▸ PROBLEM TO SOLVE
Set down each line of the records once more, precisely, and omit the pictures.

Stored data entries
-------------------------

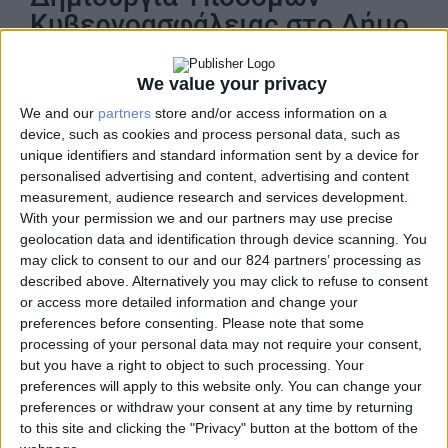
Κυβερνοασφάλειας στο Δήμο
Αθηναίων
We value your privacy
Silver
We and our
partners
store and/or access information on a
device, such as cookies and process personal data, such as
unique identifiers and standard information sent by a device for
personalised advertising and content, advertising and content
measurement, audience research and services development.
With your permission we and our partners may use precise
geolocation data and identification through device scanning. You
1.3.7 Συστήματα για την προστασία από
may click to consent to our and our 824 partners’ processing as
κυβερνοεπιθέσεις
described above. Alternatively you may click to refuse to consent
or access more detailed information and change your
ΔΗΜΟΣ ΑΘΗΝΑΙΩΝ | ΔΑΕΜ Α.Ε
preferences before consenting.
Please note that some
processing of your personal data may not require your consent,
but you have a right to object to such processing. Your
preferences will apply to this website only. You can change your
preferences or withdraw your consent at any time by returning
Ο Δήμος Αθηναίων, αναγνωρίζοντας την αυξανόμενη
to this site and clicking the "Privacy" button at the bottom of the
απειλή των κυβερνοεπιθέσεων, υλοποίησε μέσω της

-------------------------

▸ SOLUTION FOR THIS TASK
Κυβερνοασφάλειας στο Δήμο
Αθηναίων
We value your privacy
Silver
We and our
partners
store and/or access information on a
device, such as cookies and process personal data, such as
unique identifiers and standard information sent by a device for
personalised advertising and content, advertising and content
measurement, audience research and services development.
With your permission we and our partners may use precise
geolocation data and identification through device scanning. You
1.3.7 Συστήματα για την προστασία από
may click to consent to our and our 824 partners’ processing as
κυβερνοεπιθέσεις
described above. Alternatively you may click to refuse to consent
or access more detailed information and change your
ΔΗΜΟΣ ΑΘΗΝΑΙΩΝ | ΔΑΕΜ Α.Ε
preferences before consenting.
Please note that some
processing of your personal data may not require your consent,
but you have a right to object to such processing. Your
preferences will apply to this website only. You can change your
preferences or withdraw your consent at any time by returning
Ο Δήμος Αθηναίων, αναγνωρίζοντας την αυξανόμενη
to this site and clicking the "Privacy" button at the bottom of the
απειλή των κυβερνοεπιθέσεων, υλοποίησε μέσω της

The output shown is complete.